Both sides had called in their registered naval reserves, and started to hire the independent traders, with their fast, well-equipped ships capable of deploying combat wasps. Finally, last month, Omuta had used an antimatter bomb against an industrial asteroid settlement in the Garissa system. Fifty-six thousand people had been killed when the biosphere chamber ruptured, spewing them out into space. Those who survived, another eighteen thousand with their mashed fluid-clogged lungs, decompressed capillaries, and dissevered skin, had strained the planet’s medical facilities close to breaking point. Over seven hundred had been sent to the university’s medical school, which had beds for three hundred. Alkad had witnessed the chaos and pain first hand, heard the gurgling screams that never ended.

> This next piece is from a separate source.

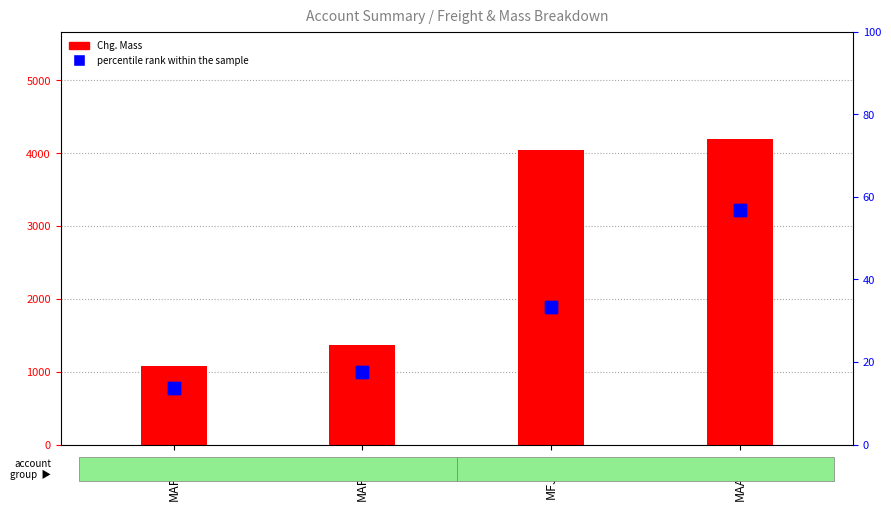

What is the sum of all percentile rank within the sample values?

121.1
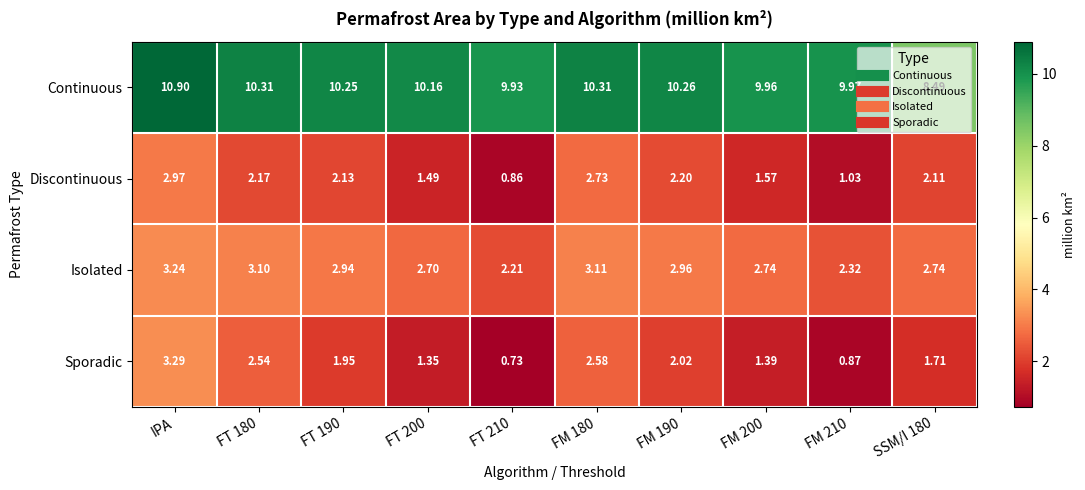

Which series changed the most between FT 190 and FT 210?

Discontinuous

So now it was retaliation time. Because, as everybody knew, the next stage would be planetary bombardment. And Alkad Mzu had been surprised to find her nationalistic jingoism supplanting the academic aloofness which had ruled her life to date. Her world was being threatened.
The only credible defence was to hit Omuta first, and hit it hard. Her precious hypothetical equations had been grasped at by the navy, which rushed to turn them into functional hardware.
“I wish I could stop you from feeling so much guilt,” Peter had said. That was the day they had left the planet, the two of them waiting in the officers’ mess of a navy spaceport while their shuttle was prepared.
“Wouldn’t you feel guilty?” she asked irritably. She didn’t want to talk, but she didn’t want to be silent either.
“Yes. But not as much as you. You’re taking the blame for the entire conflict. You shouldn’t do that. Both of us, all of us, everyone on the planet, we’re all being propelled by fate.”
“How many despots and warlords have said that down the centuries? I wonder,?